Text passage -
Saturday, April 21, 2007

Canadian sex workers deserve better
April 20, 2007

It’s no surprise that federal Justice minister Rob Nicholson is against decriminalizing prostitution. A party with Alliance roots just isn’t going to see its way clear to taking action on the issues of the sex trade.
But it’s still pretty galling to have to read Nicholson’s comments on the matter. Decriminalizing prostitution would lead to the exploitation of women, says Nicholson, and therefore can’t be tolerated.
Nice theory. But what he’s actually saying is that he upholds the status quo.
In other words, the tens of thousands of Canadian women and men who work in the sex trade will just have to figure a way out of it, because the government isn’t prepared to do a damn thing about their working conditions. The killings and disappearances of hundreds of sex workers will continue unabated, because nothing is going to change.
I just don’t get it. The sex trade exists because the men of our communities buy sex. There’s a demand, therefore there’s a supply. That’s how a free market works, as Nicholson well knows.
So even if Nicholson’s dream came true to end the steady flow of Canadians of all ages into the sex trade, not even 24 hours would go by before someone had hooked into a new supply of sex workers from some distant land where people needed money. Got to feed that demand.
The sex trade is on our streets, and in our newspapers, phone books and magazines. It’s on our televisions. It’s in our DVD players. Aside from drugs, sex is just about the most readily available service in any city - and on sale around the clock to boot.
Not only that, but it’s the one service that unites the world. Communist-controlled, dictatorship, capitalist, military-led, profoundly religious - whatever the form of government, sex is always for sale somewhere in the country.
Sex is also common tourist fare. I visited Cuba years ago and saw grandpas from Toronto and Montreal buying young girls for as litle as $5 US. More recently, I had the distinct displeasure during a trip to Prague of being seated for a restaurant meal next to three American sex tourists engaged in a loud and loathsome conversation about the night before. Here in Victoria, workers plan for the tourist season.
So what could possibly be our rationale for shutting out the workers?
Why is their workplace unregulated and without oversight? Why do we even have such a thing as outdoor sex workers? Why do the workers live in shame and profound stigma, judged at every juncture of their lives, while their buyers enjoy ease of service and complete anonymity?
And why do we carry on in this foolish charade about how we’re going to address prostitution in Canada by “focusing on reducing its prevalence?” Give me a break, Minister Nicholson. Just say it straight up: You’ve got no intention of doing anything about Canada’s sex trade.

Provided records -

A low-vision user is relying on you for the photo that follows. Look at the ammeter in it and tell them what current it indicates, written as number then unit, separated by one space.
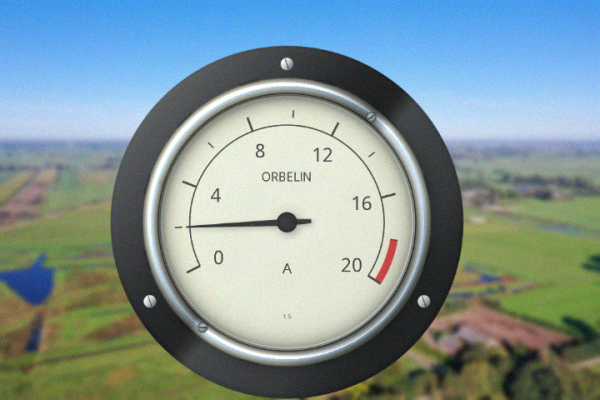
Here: 2 A
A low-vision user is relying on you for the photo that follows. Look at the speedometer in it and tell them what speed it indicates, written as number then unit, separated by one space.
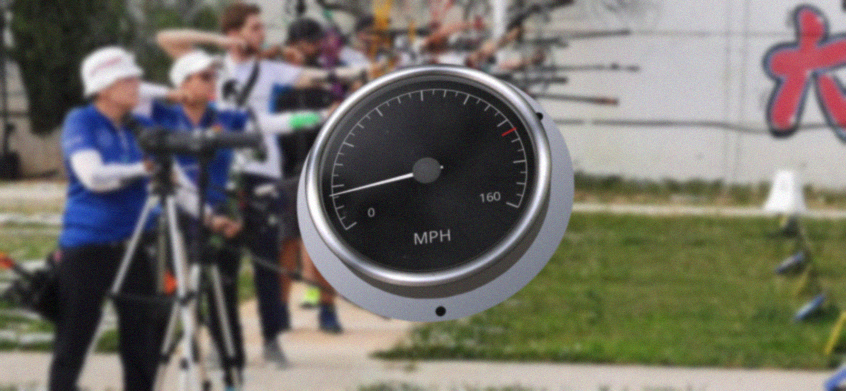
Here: 15 mph
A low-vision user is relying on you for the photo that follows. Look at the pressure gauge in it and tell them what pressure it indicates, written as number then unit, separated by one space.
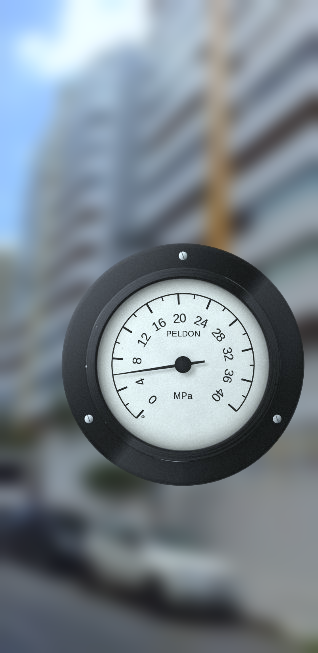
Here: 6 MPa
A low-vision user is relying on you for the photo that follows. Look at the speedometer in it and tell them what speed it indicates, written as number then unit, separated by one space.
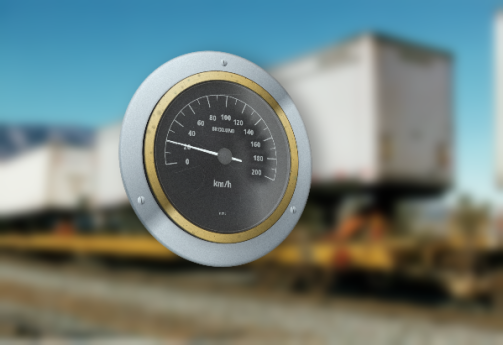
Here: 20 km/h
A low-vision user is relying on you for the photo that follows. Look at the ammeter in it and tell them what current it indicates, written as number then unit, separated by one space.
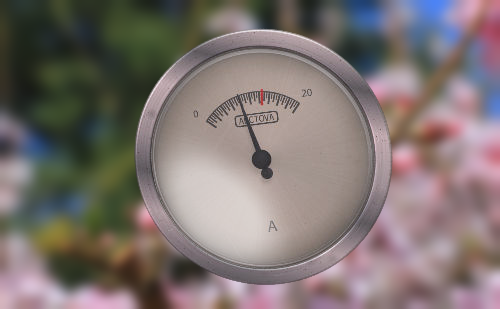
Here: 8 A
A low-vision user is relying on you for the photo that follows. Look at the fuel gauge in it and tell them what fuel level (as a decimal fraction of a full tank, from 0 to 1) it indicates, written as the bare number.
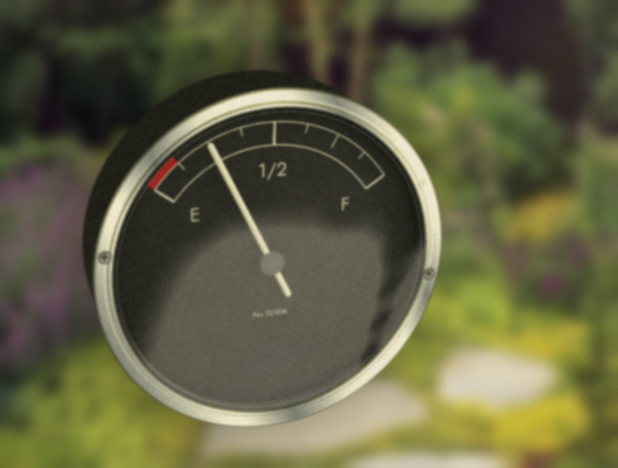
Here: 0.25
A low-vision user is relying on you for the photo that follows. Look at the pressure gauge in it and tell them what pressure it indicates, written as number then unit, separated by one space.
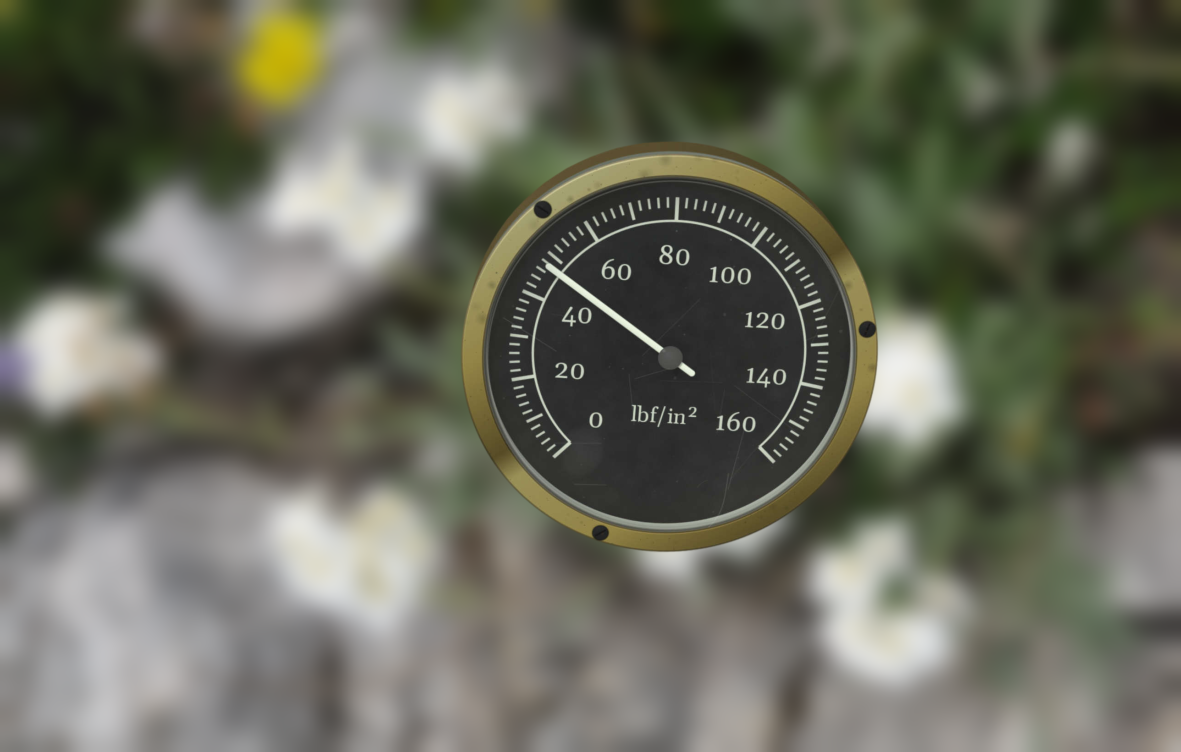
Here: 48 psi
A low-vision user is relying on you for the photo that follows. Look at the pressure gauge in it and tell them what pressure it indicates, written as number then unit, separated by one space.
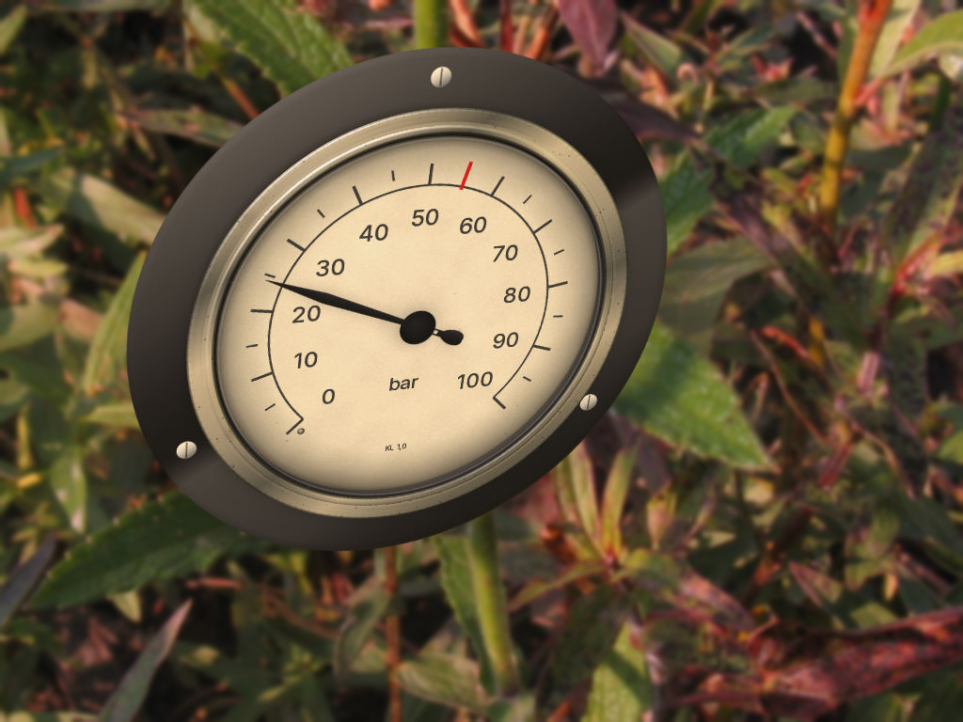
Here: 25 bar
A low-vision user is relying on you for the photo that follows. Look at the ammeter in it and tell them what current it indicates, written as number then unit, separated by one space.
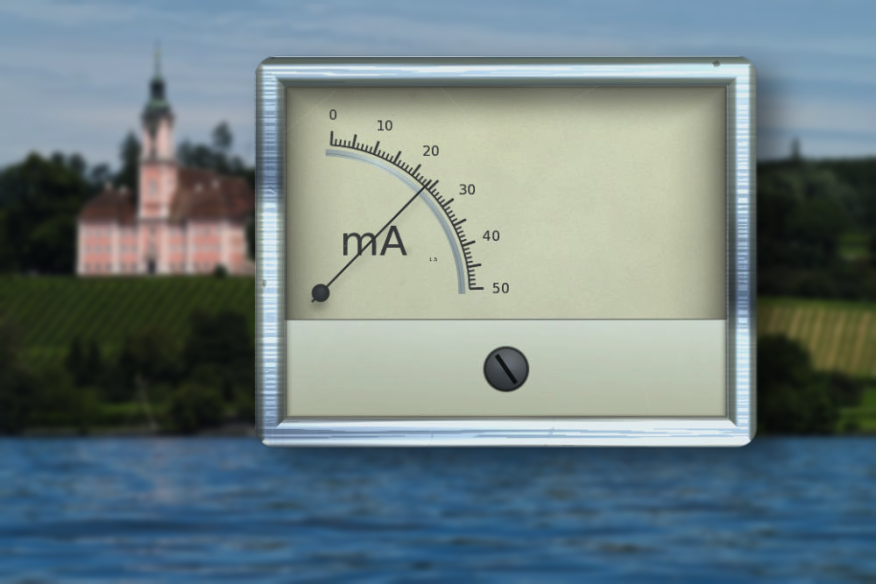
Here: 24 mA
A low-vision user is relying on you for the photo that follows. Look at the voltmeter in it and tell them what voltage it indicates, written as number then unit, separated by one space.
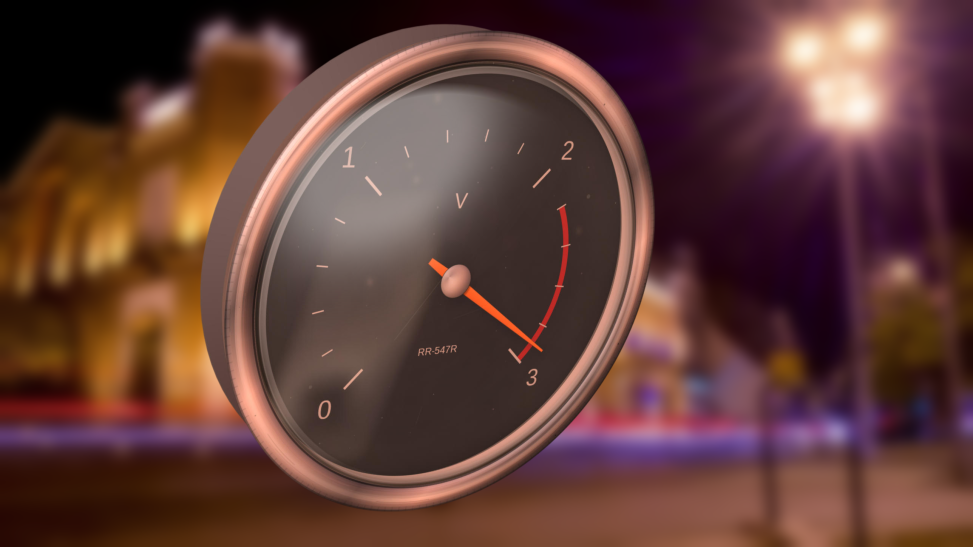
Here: 2.9 V
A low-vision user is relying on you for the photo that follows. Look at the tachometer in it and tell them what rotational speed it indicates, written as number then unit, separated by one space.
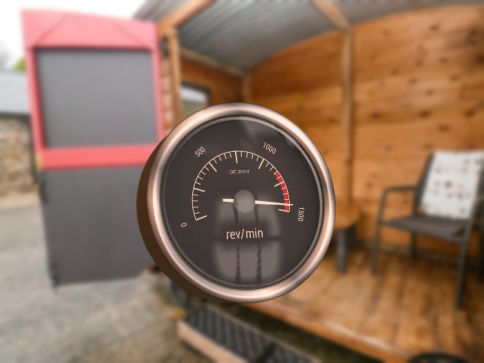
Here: 1450 rpm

Activity - In the opinion piece on Canadian sex workers, rewrite the part between "Nice theory. But" and "Nicholson well knows.", inclusive, putting "current system" in place of "status quo".

Answer for this exercise -
Nice theory. But what he’s actually saying is that he upholds the current system.
In other words, the tens of thousands of Canadian women and men who work in the sex trade will just have to figure a way out of it, because the government isn’t prepared to do a damn thing about their working conditions. The killings and disappearances of hundreds of sex workers will continue unabated, because nothing is going to change.
I just don’t get it. The sex trade exists because the men of our communities buy sex. There’s a demand, therefore there’s a supply. That’s how a free market works, as Nicholson well knows.